My First Omega

Download Alpha and Omega v2.
Binaries as Win32 Installer (486 kB)
Download Alpha and Omega v2.
Source as Visual Studio 2010 Solution (122 kB)

It has finally happened! My first omega-version comes to see the light of day. I didn't even implement my own rendering loop so it is just the default blue screen when creating a new XNA project. Blue is a nice color and Windows had a lot of experience with nice blue screens, but I think that i'll change it to black in the next versions to come. It looks like a boring release but I ensure you, a lot of coding had been done.

P.S. "Alpha and Omega" is just a working title, maybe we'll keep it, maybe we won't.

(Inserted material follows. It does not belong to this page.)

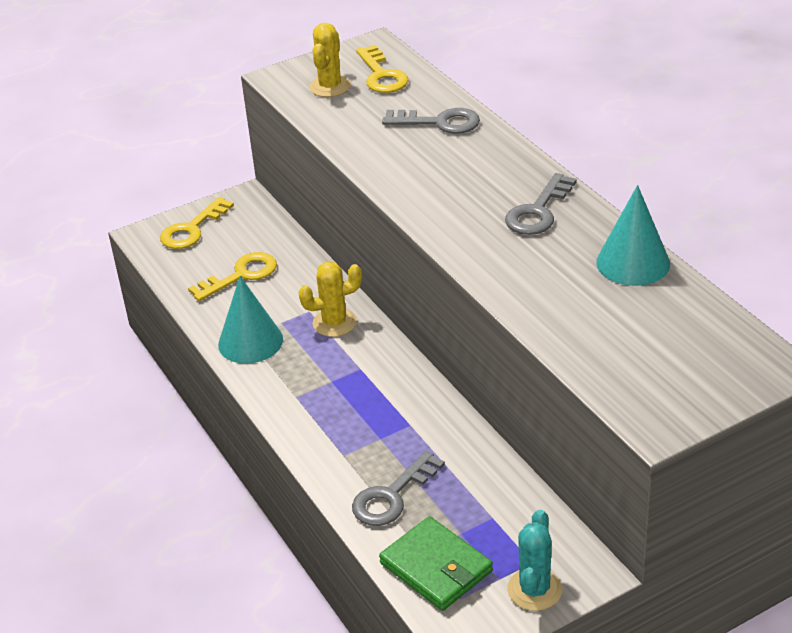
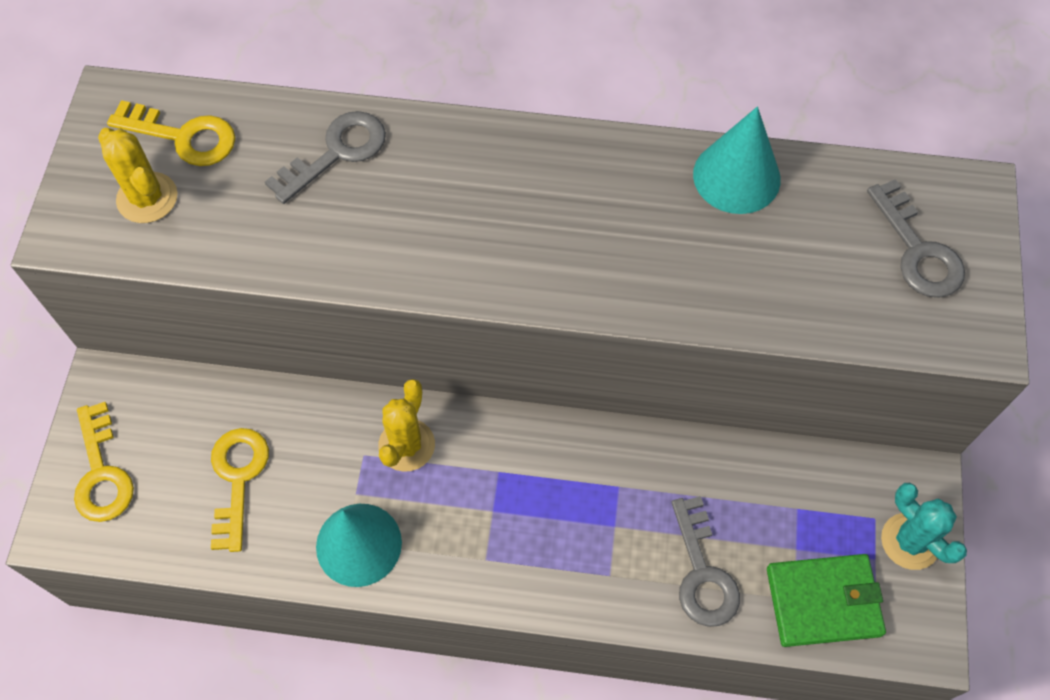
camera: 55 degrees left, 25 degrees up
grey key [505,173,577,235] -> grey key moved to [867,179,965,297]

It is possible to have multiple versions at your computer at the same time without having them interfere with each-other. It may be a bit strange talking about this since we only have one version, but if we didn't implement this from the get-go it would have taken a lot of effort. Needless to say, it is also possible to uninstall separate versions from the control panel. The default shortcut that is created on the desktop will always run the most recent version. Shortcuts to run older versions are archived in a sub-folder in the start-menu. I do have to think about 'clutter'. I have no intention to become like Java where all sorts of different JRE versions are installed on your computer. Nowadays Java likes you to manually uninstall older versions because it is a security risk. Java also tells you that uninstalling older versions may break some application but that you can resolve this by nagging to the author of that specific piece of software[really? yes really]. As a software engineer this is a really cool feature because we like to support every piece of software we make till the end of days... Not! The .NET framework is similar, but at-least they take responsibility if a security risk is found in an older version. Wait, I digress, what was I talking about? O right, clutter. In some future release I should probably make it the default action to replace the existing version with the new one.

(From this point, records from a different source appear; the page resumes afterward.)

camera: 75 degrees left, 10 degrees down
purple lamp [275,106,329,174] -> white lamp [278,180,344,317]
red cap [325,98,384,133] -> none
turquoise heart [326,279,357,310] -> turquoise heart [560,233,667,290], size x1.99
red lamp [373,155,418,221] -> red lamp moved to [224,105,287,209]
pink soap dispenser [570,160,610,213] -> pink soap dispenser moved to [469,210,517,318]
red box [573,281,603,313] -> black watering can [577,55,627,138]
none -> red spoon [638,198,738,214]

The binary release is wrapped in a simple installer, but I've kept in mind that someday we might want to create a portable version. We also need to think of the method to detect that a newer version is available. Just another item to add to my TODO-list.

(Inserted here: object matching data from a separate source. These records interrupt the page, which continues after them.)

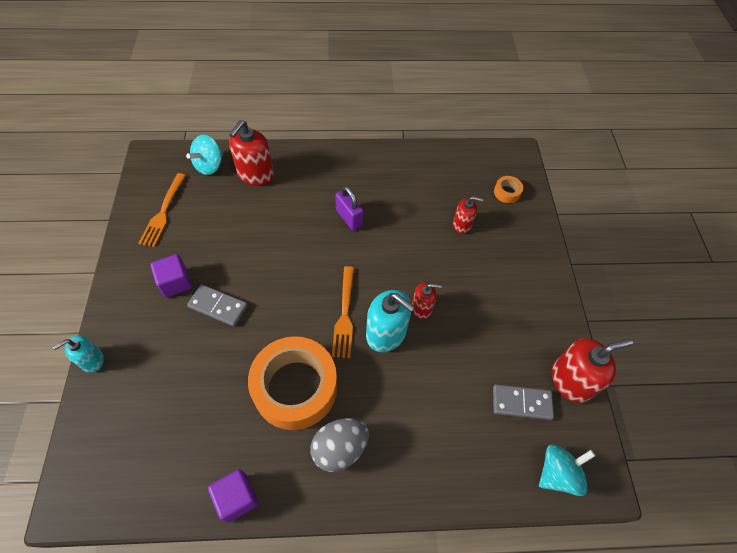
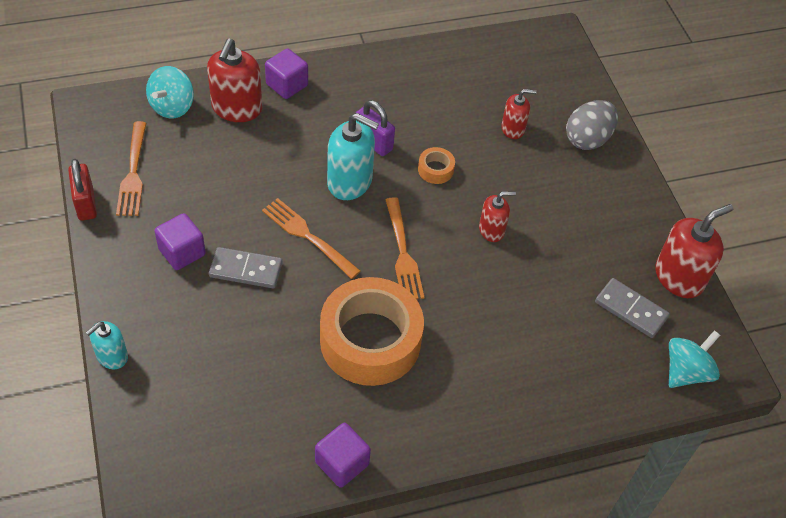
camera: 15 degrees left, 5 degrees down
grey egg [310,418,369,472] -> grey egg moved to [566,100,618,150]
turquoise soap dispenser [366,290,415,352] -> turquoise soap dispenser moved to [327,113,379,200]
grey domino [493,384,554,420] -> grey domino turned 45 degrees clockwise [595,278,670,338]
orange tape [494,176,523,203] -> orange tape moved to [418,147,455,184]
none -> red padlock [68,159,97,221]
none -> orange fork [262,198,361,279]
none -> purple cube [265,49,308,99]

I decided to implement DRM, but I didn't decide on how to publish the DRM in the source distributions. It is really weird to create an open-source DRM, even if we use online verification methods. For offline, single player games, cracking a DRM is simply a matter of identifying subroutines and replacing them with a new one (even if we use checksum verification or encryption). For multiplayer LAN-games it is often as easy as creating a simple keygen and for online multiplayer it is as easy as emulating a server which is easy as π for opensource projects :P. The first thought that popped in my mind was to make it a challenge. Back in the day I really loved the challenge of circumventing security measures and DRM is one of those systems that gives a hacker a 100% guarantee that it is possible. The downside of this challenge-idea is that DRM-code usually is scattered all over the place. If DRM-code is tightly packed in a single DLL the hacker just needs to identify calls made to that dll and remove it. For this reason DRM code needs to be tighly coupled to code fragments that are vitally important to inner workings of the program. Making only the DRM closed source is for this reason infeasible. The only logical thing to do is to make the DRM opensource alongside with the rest of the code. Hmm I wonder, would this be the first project that is completely opensource yet still uses DRM? So far I only implemented the offline part of the DRM and did not implement any consequences when signs of tampering has been detected. There is nothing to protect (yet) so it should be okay. For the next omega-release I need to start the online verification.

I'm not going to talk about how exactly I build the DRM for obvious reasons (it's a secret!). If you want to know how it works just read the source-code :P. Suffice to say I've used synchonous encryption (DES), asynchronous signing (RSA), hasing (SHA), product key generation and even thrown in a couple of XOR operations just for the fun of it.

What's Next

There are a lot of omega-versions before we can release the first alpha-version. The simplistic goals that we set during the brainstorming session are still far from realization. Hopefully, after two weeks or so, I can read this sentence and say "thanks for all the hard work, past-me". Somehow I think that future-me is going to be angry at me for adding more items to the TODO-list while keeping busy with features that do not contribute to the game. For the next omega-version I'm going to keep busy with adding online verification and payment options. Say what you want future-me, but these are features that can be copy-pasted for any other project that needs payment verification.